The Securities and Exchange Commission (SEC) alleged that in 2011 BlueCrest created the hedge fund to invest staff capital, to which it transferred top-performing traders from its flagship client fund. The company replaced those traders in the client fund with an algorithm which “generally underperformed” the traders, the SEC alleged.
BlueCrest failed to adequately disclose, and made misstatements and omitted facts concerning, the proprietary fund’s existence, the movement of traders, and related conflicts of interest, the SEC alleged.
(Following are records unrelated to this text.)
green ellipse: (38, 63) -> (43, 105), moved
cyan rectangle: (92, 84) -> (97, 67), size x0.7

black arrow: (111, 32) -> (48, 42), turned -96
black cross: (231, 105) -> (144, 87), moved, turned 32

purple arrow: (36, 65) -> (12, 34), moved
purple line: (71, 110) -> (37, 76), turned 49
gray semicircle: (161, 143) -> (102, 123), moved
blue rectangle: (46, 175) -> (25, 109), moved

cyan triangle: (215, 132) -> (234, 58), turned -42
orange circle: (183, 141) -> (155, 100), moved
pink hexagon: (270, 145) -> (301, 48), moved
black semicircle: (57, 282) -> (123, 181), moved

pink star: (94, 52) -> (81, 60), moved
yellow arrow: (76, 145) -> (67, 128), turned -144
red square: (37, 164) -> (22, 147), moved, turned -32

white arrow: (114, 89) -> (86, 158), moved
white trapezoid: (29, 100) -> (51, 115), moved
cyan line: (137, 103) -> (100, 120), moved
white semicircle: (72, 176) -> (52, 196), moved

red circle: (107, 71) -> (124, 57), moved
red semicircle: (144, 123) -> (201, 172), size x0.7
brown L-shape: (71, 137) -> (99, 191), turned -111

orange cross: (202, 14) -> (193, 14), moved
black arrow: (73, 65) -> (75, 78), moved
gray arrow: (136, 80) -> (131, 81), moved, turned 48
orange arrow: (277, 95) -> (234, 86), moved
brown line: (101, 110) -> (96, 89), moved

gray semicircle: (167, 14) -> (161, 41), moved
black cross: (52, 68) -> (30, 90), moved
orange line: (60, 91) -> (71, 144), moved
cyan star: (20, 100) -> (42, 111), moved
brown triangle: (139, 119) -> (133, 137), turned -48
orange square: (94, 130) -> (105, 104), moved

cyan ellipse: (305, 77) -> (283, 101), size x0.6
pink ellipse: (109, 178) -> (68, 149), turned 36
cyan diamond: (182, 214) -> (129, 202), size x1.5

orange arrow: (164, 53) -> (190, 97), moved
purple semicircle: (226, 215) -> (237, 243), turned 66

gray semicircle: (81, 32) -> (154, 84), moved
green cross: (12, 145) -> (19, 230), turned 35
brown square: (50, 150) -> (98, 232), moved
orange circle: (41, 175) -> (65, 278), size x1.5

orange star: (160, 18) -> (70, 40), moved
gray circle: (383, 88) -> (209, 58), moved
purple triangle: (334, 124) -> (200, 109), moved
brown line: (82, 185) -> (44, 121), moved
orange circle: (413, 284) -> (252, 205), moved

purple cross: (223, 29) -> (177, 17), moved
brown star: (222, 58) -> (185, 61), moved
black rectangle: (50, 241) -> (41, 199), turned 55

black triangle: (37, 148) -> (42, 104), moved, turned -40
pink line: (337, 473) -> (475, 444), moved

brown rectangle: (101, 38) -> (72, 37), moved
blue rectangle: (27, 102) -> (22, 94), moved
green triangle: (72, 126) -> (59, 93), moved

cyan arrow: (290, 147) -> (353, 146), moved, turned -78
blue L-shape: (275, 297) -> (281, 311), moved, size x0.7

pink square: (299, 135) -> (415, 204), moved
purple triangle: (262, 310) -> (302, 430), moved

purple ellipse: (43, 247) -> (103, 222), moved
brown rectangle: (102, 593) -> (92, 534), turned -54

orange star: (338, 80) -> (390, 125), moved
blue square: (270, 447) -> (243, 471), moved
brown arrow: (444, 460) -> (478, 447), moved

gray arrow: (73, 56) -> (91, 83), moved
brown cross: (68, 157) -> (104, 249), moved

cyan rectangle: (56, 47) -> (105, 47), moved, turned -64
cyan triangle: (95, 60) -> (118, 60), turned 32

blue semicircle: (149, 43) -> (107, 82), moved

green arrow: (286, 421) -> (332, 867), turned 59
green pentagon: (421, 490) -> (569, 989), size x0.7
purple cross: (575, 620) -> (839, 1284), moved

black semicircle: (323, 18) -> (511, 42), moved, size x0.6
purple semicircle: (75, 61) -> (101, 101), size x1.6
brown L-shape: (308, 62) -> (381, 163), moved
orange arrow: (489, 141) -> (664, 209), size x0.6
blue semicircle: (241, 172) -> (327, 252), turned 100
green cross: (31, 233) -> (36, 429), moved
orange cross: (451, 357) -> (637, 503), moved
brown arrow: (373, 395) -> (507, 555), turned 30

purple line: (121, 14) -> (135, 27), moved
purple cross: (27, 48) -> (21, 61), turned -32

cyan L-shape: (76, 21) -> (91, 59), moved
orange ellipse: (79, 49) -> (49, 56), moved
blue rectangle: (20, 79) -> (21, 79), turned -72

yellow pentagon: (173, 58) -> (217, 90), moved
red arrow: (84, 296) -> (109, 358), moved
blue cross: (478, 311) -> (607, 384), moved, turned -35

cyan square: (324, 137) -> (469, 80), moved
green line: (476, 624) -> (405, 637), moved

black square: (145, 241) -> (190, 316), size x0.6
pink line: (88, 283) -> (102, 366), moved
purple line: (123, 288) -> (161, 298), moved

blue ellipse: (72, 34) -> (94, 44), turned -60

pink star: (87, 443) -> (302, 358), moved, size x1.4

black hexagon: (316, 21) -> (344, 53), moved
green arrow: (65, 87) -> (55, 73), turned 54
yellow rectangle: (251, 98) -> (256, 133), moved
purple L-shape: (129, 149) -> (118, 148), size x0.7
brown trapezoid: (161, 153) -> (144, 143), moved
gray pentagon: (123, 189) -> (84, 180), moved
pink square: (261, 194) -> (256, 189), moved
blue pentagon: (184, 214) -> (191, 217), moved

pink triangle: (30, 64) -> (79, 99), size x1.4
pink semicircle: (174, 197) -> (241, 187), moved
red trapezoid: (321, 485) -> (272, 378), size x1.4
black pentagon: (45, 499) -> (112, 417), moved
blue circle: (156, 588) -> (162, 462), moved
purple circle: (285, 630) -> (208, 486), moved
The $170 million will be distributed to investors, the agency said.
BlueCrest neither admitted nor denied the SEC allegations, other than conceding that the SEC has jurisdiction which is typically the case when funds have U.S. investors.
In a statement, BlueCrest said that in cooperating with the SEC, it had “resolved this matter which primarily involved disclosures that were made more than five years ago ... and does not relate in any way to our current business operations.”
It added that it had not managed outside client assets since 2015.
“BlueCrest repeatedly failed to act in the best interests of its investors,” said Stephanie Avakian, the head of the SEC’s Division of Enforcement. “This settlement holds BlueCrest responsible for its conduct and furthers the SEC’s goal of returning funds to harmed investors.”